§ **SUPPLIED PASSAGE**
• • • •
Jan Selbourne was born and educated in Melbourne, Australia and her love of literature and history began as soon as she learned to read and hold a pen. After graduating from a Melbourne Business College her career began in the dusty world of ledgers and accounting, working in Victoria, Queensland and the United Kingdom. On the point of retiring, she changed course to work as secretary of a large NSW historical society. Now retired Jan is enjoying her love of traveling and literature. She has two children, a stray live-in cat and lives near Maitland, New South Wales.
2020 Character Interview
Beverley:
What’s your name?
Andrew:
Andrew Conroy, although that wasn’t always my name.
Beverley:
Where did you grow up?
Andrew:
Kent, England.
Beverley:
During what time period does your story take place?
Andrew:
1918 to 1919.
Beverley:
What’s your story/back story? Why would someone come up with a story about you?
Andrew:
World War One was raging and like millions of men I enlisted. Not out of patriotism,
to avoid arrest for assault. I was shipped over to the bloody battlefields of
France, and on the eve of the Battle of Amiens, I got talking to a bloke of
similar colouring and build. Like me he had no family. Next day, in the thick
of battle a shell exploded killing him and wounding me. In front of me was the
one chance of a new life. It was a hanging offence, but I was past thinking
clearly. I swapped identity discs.
Beverley:
What’s your goal in this story?
Andrew:
To survive, I cannot make one mistake because my new identity pushed me into a
life of family greed and murder.
Beverley:
What conflicts are you facing?
Andrew:
I’m in the middle of a family at war with each other. And, to complicate things
more, a young woman desperately needs help.
Beverley:
Do you have a plan for resolving them?
Andrew:
Not making one mistake is essential, but planning is impossible when I don’t know
what will happen next.
Beverley:
Is there anything else you’d like us to know about you?
Andrew:
That one desperate act pushed me into a life of lies and now, as I grow closer
to this young woman who needed my help, honesty is the only way forward. What
will she think of me when I tell her I stole the name of a man who died for his
country?
Blurb for The
Proposition
They met on the eve of
a battle. One enlisted to avoid prison, the other enlisted to avoid the money
lenders. On the bloodied fields of France, Harry Connelly collapses beside the
corpse of Andrew Conroy. It is a risk, a hanging offence—and his only hope for
a future. Harry swaps identity discs.
Now as Andrew, he is just another face in
post-war London until a letter arrives with a proposition. Accepting is out of
the question, refusing pushes him into a nightmare of greed, blackmail and
murder. To survive he must live this lie without a mistake. Then he falls for
Lacey and her secrets. Will the truth set them free or embroil them even
further in the webs of deceit that surround them?
• • • •
§ **DATASET EXTRACT**
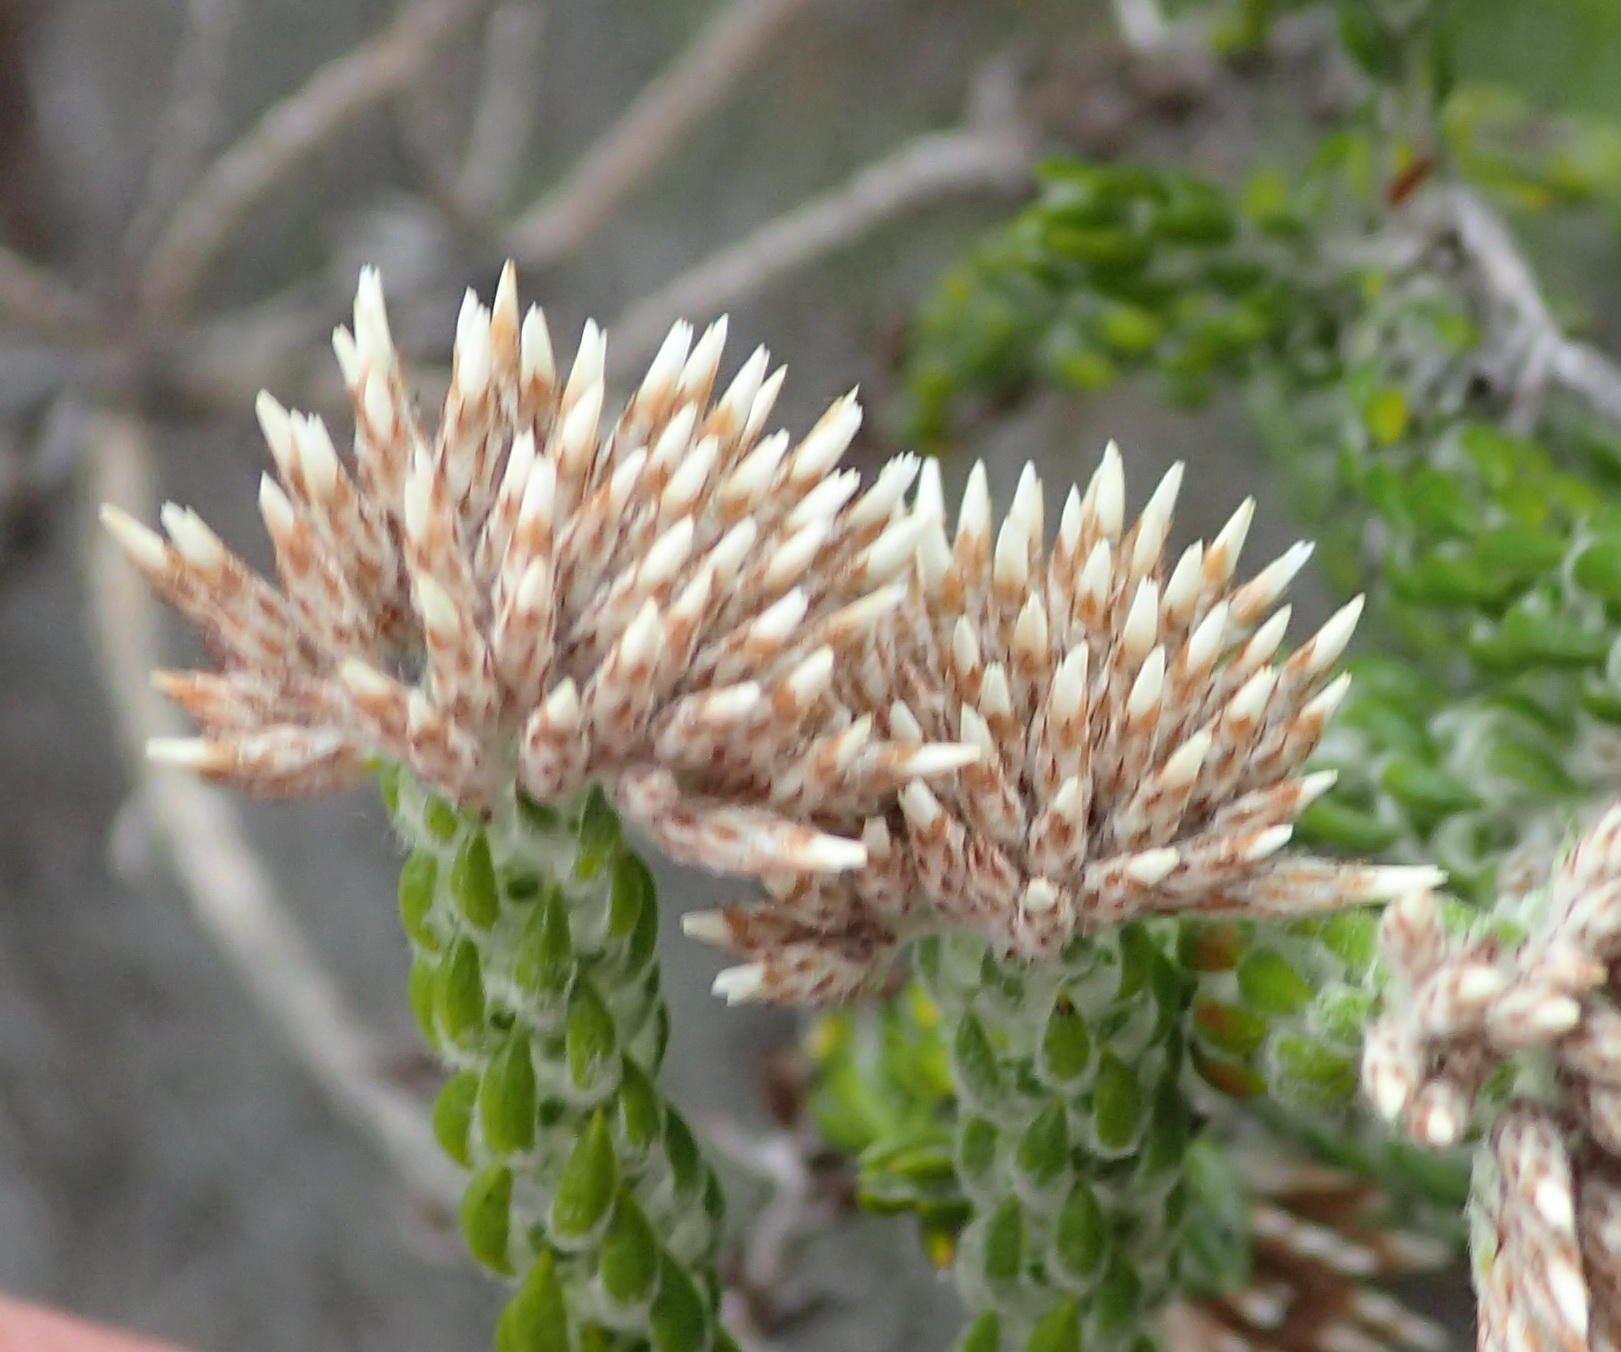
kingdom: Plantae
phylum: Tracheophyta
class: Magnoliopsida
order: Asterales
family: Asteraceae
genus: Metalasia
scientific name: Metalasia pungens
• • • •
§ **EXERCISE DESCRIPTION**
Rewrite the part of the character interview that opens with "Jan Selbourne was" and closes with "1918 to 1919.", putting "Surrey" in place of "Kent". Base your answers on the character interview alone, not on the listing.

§ **RESULT OF THE EXERCISE**
Jan Selbourne was born and educated in Melbourne, Australia and her love of literature and history began as soon as she learned to read and hold a pen. After graduating from a Melbourne Business College her career began in the dusty world of ledgers and accounting, working in Victoria, Queensland and the United Kingdom. On the point of retiring, she changed course to work as secretary of a large NSW historical society. Now retired Jan is enjoying her love of traveling and literature. She has two children, a stray live-in cat and lives near Maitland, New South Wales.
2020 Character Interview
Beverley:
What’s your name?
Andrew:
Andrew Conroy, although that wasn’t always my name.
Beverley:
Where did you grow up?
Andrew:
Surrey, England.
Beverley:
During what time period does your story take place?
Andrew:
1918 to 1919.